— Written task —
Copy the data below line for line, beginning at the line with "class: Polypodiopsida" and ending at the line with "scientific name: Clostera albosigma", both included. Output only those lines.
--- begin Working data ---
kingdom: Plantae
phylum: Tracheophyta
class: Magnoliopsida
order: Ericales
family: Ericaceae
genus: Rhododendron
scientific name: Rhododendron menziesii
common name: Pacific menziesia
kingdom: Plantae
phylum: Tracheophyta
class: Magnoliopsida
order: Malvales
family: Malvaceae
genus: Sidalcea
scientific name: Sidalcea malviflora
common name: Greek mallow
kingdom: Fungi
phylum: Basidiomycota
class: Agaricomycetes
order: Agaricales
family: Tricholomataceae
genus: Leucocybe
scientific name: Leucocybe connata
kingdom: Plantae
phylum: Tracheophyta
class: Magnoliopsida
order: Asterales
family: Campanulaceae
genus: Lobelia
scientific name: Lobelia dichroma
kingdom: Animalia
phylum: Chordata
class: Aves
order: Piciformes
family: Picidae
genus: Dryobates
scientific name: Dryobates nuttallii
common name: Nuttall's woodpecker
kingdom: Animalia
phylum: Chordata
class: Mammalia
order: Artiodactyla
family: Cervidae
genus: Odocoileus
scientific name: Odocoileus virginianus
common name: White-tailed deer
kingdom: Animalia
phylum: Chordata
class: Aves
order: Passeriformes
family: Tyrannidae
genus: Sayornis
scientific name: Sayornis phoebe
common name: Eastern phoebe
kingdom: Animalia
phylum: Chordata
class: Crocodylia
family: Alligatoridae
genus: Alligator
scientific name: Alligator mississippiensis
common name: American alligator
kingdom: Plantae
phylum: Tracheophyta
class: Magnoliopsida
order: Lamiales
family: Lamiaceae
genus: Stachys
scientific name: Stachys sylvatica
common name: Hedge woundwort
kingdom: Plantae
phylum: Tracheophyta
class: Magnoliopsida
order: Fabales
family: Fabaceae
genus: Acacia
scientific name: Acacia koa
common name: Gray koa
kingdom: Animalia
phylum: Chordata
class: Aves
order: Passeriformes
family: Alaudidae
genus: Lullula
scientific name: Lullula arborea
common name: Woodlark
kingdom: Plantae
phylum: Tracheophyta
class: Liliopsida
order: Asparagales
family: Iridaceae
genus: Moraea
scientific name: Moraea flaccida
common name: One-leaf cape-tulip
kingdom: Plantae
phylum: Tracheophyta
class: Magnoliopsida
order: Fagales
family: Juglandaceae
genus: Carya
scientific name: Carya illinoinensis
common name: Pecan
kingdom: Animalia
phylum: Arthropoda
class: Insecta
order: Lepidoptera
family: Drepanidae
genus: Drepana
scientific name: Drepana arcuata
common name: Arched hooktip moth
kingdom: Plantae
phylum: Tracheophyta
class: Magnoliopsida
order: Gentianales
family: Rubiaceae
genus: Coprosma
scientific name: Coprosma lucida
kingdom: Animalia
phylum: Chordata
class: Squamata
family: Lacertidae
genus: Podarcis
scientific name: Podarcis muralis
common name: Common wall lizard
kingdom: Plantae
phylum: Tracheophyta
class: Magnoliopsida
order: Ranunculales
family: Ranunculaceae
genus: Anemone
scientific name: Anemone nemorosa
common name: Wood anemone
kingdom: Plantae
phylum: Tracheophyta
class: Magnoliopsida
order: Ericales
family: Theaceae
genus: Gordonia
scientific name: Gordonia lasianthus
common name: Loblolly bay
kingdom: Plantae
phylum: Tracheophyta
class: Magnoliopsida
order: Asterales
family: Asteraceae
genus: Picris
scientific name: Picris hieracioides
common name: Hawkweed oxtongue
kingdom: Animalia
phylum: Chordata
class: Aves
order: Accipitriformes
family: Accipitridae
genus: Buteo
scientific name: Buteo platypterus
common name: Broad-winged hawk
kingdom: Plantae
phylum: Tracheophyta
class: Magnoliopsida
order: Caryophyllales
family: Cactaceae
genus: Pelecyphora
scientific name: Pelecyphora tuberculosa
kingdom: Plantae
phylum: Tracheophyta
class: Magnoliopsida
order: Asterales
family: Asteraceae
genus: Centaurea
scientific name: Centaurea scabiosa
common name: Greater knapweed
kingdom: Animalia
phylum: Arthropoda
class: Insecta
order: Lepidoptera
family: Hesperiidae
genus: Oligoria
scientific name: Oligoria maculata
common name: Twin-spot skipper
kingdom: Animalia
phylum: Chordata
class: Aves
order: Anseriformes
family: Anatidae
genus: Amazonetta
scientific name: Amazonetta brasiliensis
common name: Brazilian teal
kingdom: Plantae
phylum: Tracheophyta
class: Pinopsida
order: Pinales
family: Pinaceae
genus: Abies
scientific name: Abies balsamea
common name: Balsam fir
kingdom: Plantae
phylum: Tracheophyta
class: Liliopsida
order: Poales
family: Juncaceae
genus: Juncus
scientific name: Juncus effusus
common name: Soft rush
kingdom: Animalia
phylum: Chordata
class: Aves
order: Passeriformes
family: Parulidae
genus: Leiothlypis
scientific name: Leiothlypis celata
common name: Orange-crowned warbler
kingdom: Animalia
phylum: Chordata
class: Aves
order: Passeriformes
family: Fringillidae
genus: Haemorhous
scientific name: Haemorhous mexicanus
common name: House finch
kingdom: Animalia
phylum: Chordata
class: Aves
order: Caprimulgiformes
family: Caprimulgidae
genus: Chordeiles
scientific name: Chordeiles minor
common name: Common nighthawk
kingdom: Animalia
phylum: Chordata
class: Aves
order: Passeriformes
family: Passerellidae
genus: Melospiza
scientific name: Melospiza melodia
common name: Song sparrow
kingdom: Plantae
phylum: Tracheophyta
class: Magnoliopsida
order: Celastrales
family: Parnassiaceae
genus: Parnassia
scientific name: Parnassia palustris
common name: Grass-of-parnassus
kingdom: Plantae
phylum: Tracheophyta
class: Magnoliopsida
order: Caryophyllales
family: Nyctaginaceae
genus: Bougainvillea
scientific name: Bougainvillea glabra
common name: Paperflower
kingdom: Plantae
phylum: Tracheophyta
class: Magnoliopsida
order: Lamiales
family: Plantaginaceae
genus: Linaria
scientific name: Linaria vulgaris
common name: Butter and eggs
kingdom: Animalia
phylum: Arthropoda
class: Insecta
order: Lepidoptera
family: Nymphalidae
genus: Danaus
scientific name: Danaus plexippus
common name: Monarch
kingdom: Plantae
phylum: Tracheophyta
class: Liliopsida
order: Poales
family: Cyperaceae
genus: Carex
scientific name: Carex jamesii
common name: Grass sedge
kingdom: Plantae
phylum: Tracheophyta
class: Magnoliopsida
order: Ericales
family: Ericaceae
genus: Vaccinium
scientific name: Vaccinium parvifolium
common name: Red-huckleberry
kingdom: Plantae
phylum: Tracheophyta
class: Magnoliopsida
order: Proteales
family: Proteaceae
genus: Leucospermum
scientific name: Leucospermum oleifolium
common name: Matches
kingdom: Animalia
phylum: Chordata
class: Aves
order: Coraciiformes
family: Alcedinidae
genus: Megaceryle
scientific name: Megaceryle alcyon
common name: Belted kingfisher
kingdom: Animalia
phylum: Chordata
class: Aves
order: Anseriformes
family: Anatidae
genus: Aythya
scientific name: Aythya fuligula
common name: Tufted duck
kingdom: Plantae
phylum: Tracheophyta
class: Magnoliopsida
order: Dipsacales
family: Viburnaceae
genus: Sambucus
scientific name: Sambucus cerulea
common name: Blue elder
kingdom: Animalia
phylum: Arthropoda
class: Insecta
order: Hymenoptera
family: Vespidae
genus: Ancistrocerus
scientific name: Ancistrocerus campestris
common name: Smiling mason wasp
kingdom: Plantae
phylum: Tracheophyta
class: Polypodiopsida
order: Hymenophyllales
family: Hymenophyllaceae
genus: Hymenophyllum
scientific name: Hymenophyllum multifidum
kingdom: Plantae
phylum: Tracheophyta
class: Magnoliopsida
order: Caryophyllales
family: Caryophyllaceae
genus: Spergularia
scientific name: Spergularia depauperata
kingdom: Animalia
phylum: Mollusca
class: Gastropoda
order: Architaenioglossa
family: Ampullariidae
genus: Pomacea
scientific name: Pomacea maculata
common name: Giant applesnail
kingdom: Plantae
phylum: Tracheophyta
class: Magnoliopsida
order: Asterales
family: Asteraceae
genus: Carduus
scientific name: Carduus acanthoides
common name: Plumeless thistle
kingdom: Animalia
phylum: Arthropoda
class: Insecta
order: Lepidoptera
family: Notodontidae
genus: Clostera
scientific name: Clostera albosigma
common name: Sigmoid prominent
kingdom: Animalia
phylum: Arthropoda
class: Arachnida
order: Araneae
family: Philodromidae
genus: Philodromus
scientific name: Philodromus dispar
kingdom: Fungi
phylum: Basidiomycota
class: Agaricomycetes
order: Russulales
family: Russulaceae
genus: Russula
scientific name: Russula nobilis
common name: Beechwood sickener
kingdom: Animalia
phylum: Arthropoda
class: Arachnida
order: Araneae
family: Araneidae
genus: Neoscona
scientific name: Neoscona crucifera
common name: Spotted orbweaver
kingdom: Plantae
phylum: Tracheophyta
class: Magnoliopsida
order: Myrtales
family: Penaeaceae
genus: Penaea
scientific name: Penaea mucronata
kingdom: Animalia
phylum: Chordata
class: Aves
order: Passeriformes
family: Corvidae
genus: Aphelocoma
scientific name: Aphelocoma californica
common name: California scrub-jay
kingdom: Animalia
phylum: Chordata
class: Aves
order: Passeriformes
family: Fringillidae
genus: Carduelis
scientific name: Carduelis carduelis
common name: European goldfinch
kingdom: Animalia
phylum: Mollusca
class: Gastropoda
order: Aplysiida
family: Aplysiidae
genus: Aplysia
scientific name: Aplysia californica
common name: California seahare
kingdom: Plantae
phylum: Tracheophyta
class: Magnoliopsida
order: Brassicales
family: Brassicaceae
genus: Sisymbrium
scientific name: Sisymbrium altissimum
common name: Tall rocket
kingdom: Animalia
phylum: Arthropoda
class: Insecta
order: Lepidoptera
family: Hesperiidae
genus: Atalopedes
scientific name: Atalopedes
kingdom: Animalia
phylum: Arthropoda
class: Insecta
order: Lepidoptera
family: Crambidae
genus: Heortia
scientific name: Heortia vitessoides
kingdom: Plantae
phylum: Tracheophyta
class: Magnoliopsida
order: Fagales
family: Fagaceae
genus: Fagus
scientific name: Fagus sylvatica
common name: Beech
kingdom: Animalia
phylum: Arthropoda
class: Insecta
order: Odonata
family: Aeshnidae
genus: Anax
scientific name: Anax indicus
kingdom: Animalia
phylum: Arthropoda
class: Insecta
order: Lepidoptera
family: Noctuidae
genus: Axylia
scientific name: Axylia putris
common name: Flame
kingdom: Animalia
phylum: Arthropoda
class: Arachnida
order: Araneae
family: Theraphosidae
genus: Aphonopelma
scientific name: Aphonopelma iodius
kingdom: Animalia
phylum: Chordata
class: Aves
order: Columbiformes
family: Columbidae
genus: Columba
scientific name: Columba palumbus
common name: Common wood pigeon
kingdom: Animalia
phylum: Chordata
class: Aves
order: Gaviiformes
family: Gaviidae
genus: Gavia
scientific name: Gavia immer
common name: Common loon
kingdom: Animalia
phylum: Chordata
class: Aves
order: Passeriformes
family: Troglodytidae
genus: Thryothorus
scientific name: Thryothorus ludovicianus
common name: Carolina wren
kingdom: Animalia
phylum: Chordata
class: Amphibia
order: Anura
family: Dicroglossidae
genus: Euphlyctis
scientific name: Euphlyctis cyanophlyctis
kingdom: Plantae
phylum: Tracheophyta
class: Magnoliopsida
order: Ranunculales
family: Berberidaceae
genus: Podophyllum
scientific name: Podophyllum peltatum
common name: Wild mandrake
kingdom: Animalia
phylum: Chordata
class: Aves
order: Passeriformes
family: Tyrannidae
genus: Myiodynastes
--- end Working data ---
— Written reply —
class: Polypodiopsida
order: Hymenophyllales
family: Hymenophyllaceae
genus: Hymenophyllum
scientific name: Hymenophyllum multifidum
kingdom: Plantae
phylum: Tracheophyta
class: Magnoliopsida
order: Caryophyllales
family: Caryophyllaceae
genus: Spergularia
scientific name: Spergularia depauperata
kingdom: Animalia
phylum: Mollusca
class: Gastropoda
order: Architaenioglossa
family: Ampullariidae
genus: Pomacea
scientific name: Pomacea maculata
common name: Giant applesnail
kingdom: Plantae
phylum: Tracheophyta
class: Magnoliopsida
order: Asterales
family: Asteraceae
genus: Carduus
scientific name: Carduus acanthoides
common name: Plumeless thistle
kingdom: Animalia
phylum: Arthropoda
class: Insecta
order: Lepidoptera
family: Notodontidae
genus: Clostera
scientific name: Clostera albosigma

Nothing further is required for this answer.